Start of MATERIAL FOR THIS TASK
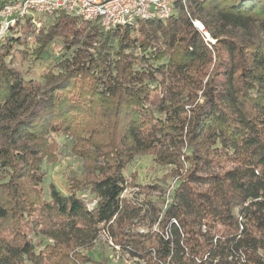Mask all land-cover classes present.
I'll list each match as a JSON object with an SVG mask.
<instances>
[{
	"label": "trees",
	"instance_id": "trees-1",
	"mask_svg": "<svg viewBox=\"0 0 264 264\" xmlns=\"http://www.w3.org/2000/svg\"><path fill=\"white\" fill-rule=\"evenodd\" d=\"M52 16L33 51L62 37V60L37 74L16 65L29 17L0 38V264H108L104 234L135 264H264V0H186L109 30ZM82 114L93 151L71 152L92 167L63 191L47 164ZM142 154L178 178L167 199L125 174Z\"/></svg>",
	"mask_w": 264,
	"mask_h": 264
},
{
	"label": "rangeland",
	"instance_id": "rangeland-1",
	"mask_svg": "<svg viewBox=\"0 0 264 264\" xmlns=\"http://www.w3.org/2000/svg\"><path fill=\"white\" fill-rule=\"evenodd\" d=\"M56 16L47 15L43 13H36L34 18L30 19L28 24H30L29 28L30 30H34V33L32 34V37L28 38L29 44H30V55L27 56H21L18 55L16 57V65L20 68H25L27 65V59H39L41 61L40 65L33 64V68L35 73H39L43 71L45 67H50L54 65L61 57L62 51H64L63 48V38L62 37H56L48 43L45 46H42L41 50H34L33 49L37 46L35 43V37L39 34V29H44L48 27L53 21ZM26 21H20L17 24L21 25L24 24ZM27 25V24H24ZM23 25V26H24ZM32 27V28H31ZM5 36V33L1 32L0 29V38H3ZM40 51V52H39ZM40 53V54H39ZM27 57V58H26ZM41 58V59H40ZM57 60V61H56ZM62 60V59H61ZM59 60V61H61ZM94 111V110H93ZM98 111L103 113L99 108ZM96 113V112H94ZM89 116L83 115L80 117V127H77L74 131L70 133H66L64 136L59 138V143L56 148V153L52 157L51 161H48L47 164V170H48V181L54 182L58 188H60L63 191H66L69 187V183L71 179H74L76 181L81 180V177L83 178V173L85 169H90L92 167L91 161H81L76 157V155L72 152H77L84 147L85 151H88L87 153H92V147L90 146L91 138L88 136V130L89 128L85 123L87 122L86 118ZM94 119V117H91ZM102 122L104 123L106 119L102 115H100L96 122ZM92 124V123H91ZM84 126V127H83ZM92 127H95V124H92ZM91 128V127H90ZM97 128V125H96ZM98 129V128H97ZM74 133H77L79 135V139H75ZM101 133H94L93 139L100 141L104 139V135ZM77 136V135H76ZM62 149L64 152H61ZM60 150V151H59ZM59 151V152H58ZM72 151V152H71ZM86 163V164H85ZM86 165V166H85ZM85 166V169H84ZM125 174L133 173L136 175V181L139 183L145 184L149 182H158L162 185V187L159 190H153L151 195L153 197L160 196L162 199H167L169 190L173 185H175L178 181V178L175 176H168L171 172L170 167H161L157 166L153 163L152 157L150 155H138L135 157V159L129 164V166L125 169ZM130 181V180H129ZM131 182H129L130 184ZM138 188L128 185V188L126 190V193L128 194L131 190H137ZM95 199L92 201V205H94ZM166 203L159 202L160 206H164ZM93 255L96 259H106L108 264H124V260L120 259L118 262L115 261V256L117 255L116 248L111 245L109 242V239H107L106 236H102L100 240L97 242V244L94 247Z\"/></svg>",
	"mask_w": 264,
	"mask_h": 264
},
{
	"label": "built area",
	"instance_id": "built-area-1",
	"mask_svg": "<svg viewBox=\"0 0 264 264\" xmlns=\"http://www.w3.org/2000/svg\"><path fill=\"white\" fill-rule=\"evenodd\" d=\"M186 0H0V29L2 33L14 24L34 18L36 13L58 15L69 13L80 21L94 23L103 30L134 23L140 19H167L177 3ZM196 26L204 30L201 22ZM209 39L210 35L205 31ZM212 40V39H211ZM213 41V40H212ZM104 236L108 237L107 234ZM116 248L115 261L123 259L124 264H135L130 253L122 252L120 247L109 239Z\"/></svg>",
	"mask_w": 264,
	"mask_h": 264
}]
</instances>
End of MATERIAL FOR THIS TASK
> [WHAT YOU NEED TO DO] Pull out each line of the listing above that contains the string "label".

> [RESULT FOR THIS TASK]
	"label": "trees",
	"label": "rangeland",
	"label": "built area",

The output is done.